Re-reading the original Sherlock Holmes stories. Charles Augustus Milverton is a standout among the canon for how different it is. It offers new aspects to Holmes and Watson we hadn’t previously seen.
Facts of the case: A woman hires Holmes to help her after she’s been blackmailed. The culprit is Charles Augustus Milverton, a serial blackmailer who seemingly has info on everyone in London. To outsmart Milverton, Holmes must beat him at his own game, which means breaking all sorts of laws and personal moral codes.
Great detective: Holmes not only indulges in burglary to get at Milverton, but he also poses as a plumber to seduce and even get engaged to Milverton’s maid. Once he has the info he needs, the poor woman is out of the story just like that.
Good doctor: Watson is thoroughly ticked off when he learns what Holmes is up to, threatening to turn Holmes in to the police. He eventually comes around, tagging along with Holmes for some breaking and entering.
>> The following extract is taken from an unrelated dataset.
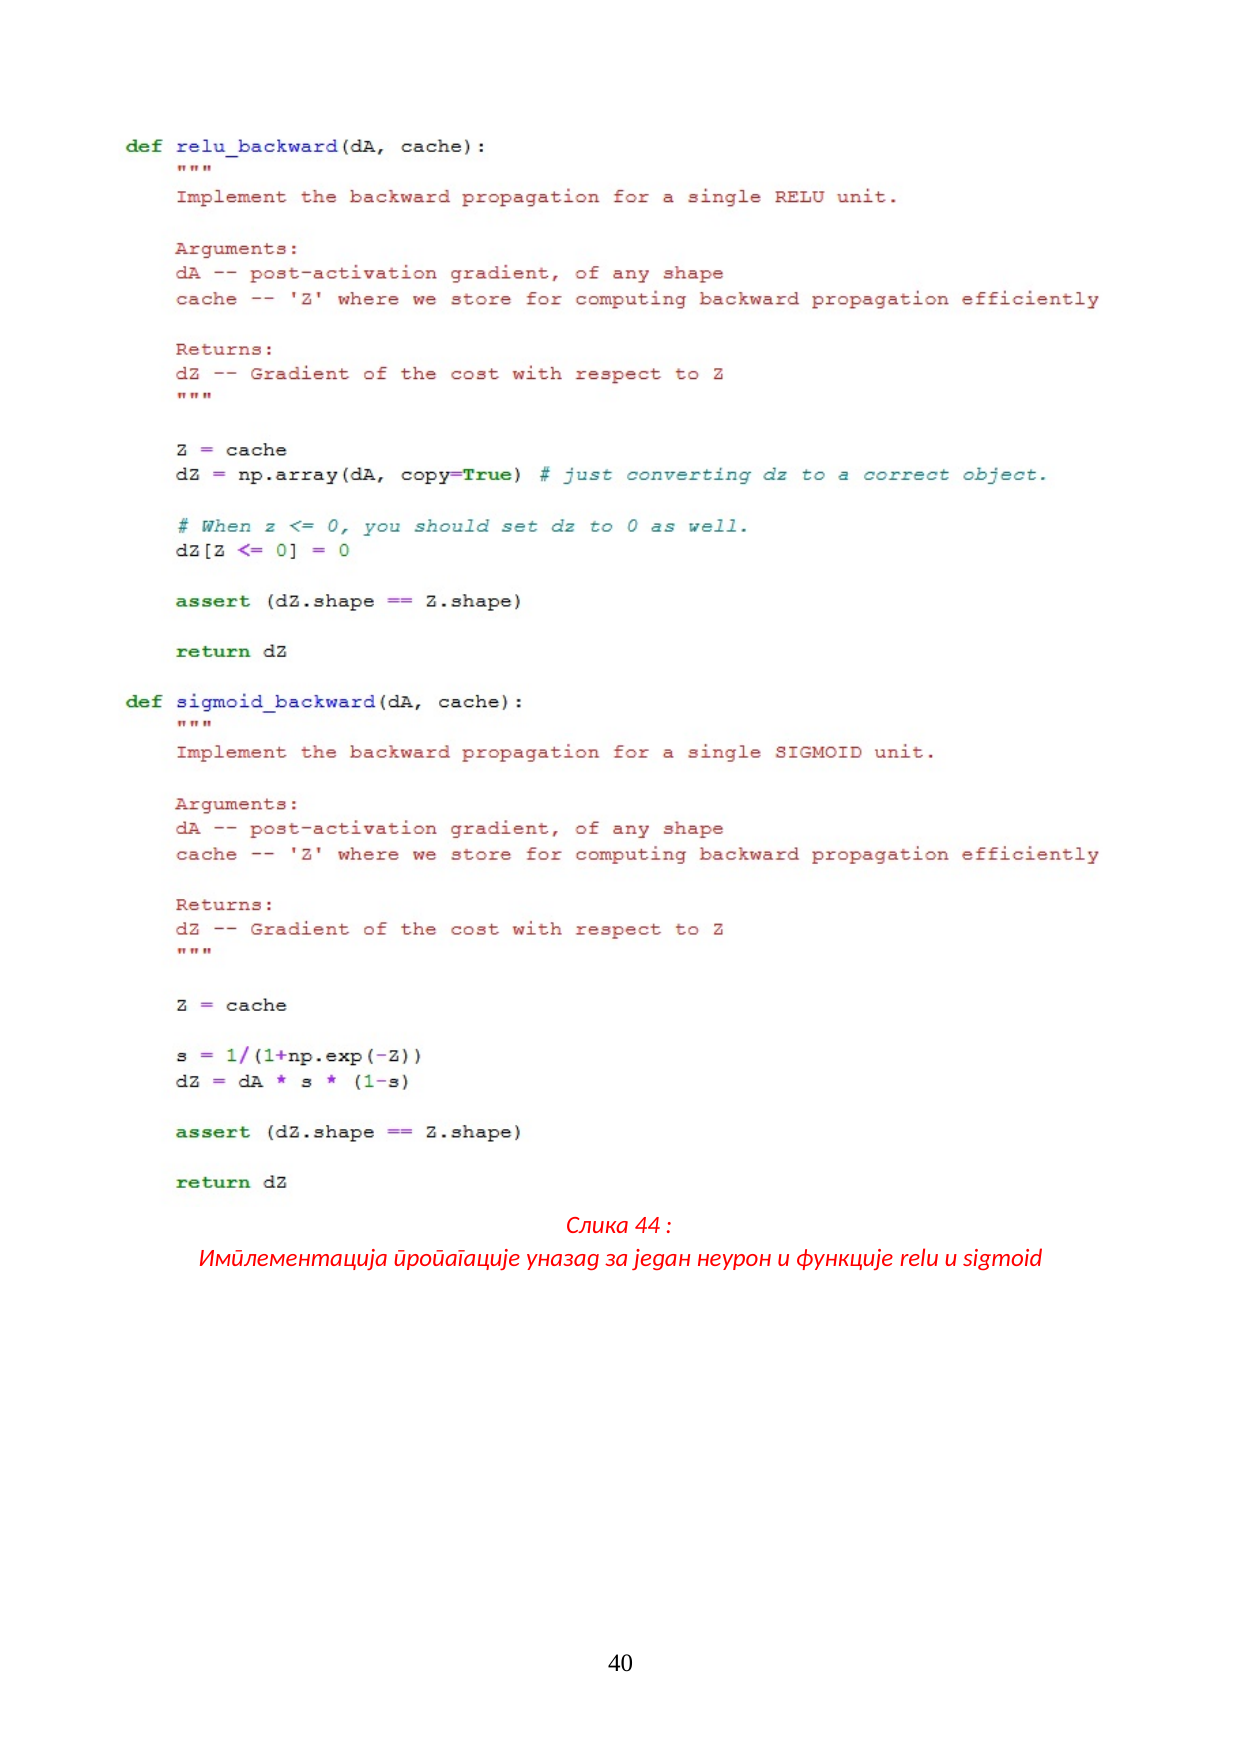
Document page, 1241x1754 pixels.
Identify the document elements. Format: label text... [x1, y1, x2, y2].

text Слика 44 : [118, 1209, 1122, 1239]
picture [118, 118, 1123, 1207]
text Имплементација пропагације уназад за један неурон и функције relu и sigmoid [118, 1242, 1122, 1272]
Watson even makes matching black masks for them to wear!
Who’s at the door: Inspector Lestrade shows up at the end, now referred to as “Mr. Lestrade.” He has a passive interest in this case, too satisfied that justice was served to launch a full investigation.
Action hero: Holmes and Watson don black masks to break into their enemy’s home at night. It’s classic heist action, building up to a grisly confrontation.
Yes this is canon: Courtesy of Lestrade, we get a physical description of Watson — middle-sized, strongly built, square jaw, thick neck, with a moustache.
Indubitably: There’s a lot of trivia out there about how this story came to be. Some say it’s based on a real-life blackmail case, others say it’s based on a time Arthur Conan Doyle’s was robbed, and others argue that it’s a parody of the then-popular Raffles stories (about a gentleman thief). What makes it fun is how Holmes indulges his dark side, temporarily living life as the type of criminal he normally pursues. Fun, fast-paced, and fascinating.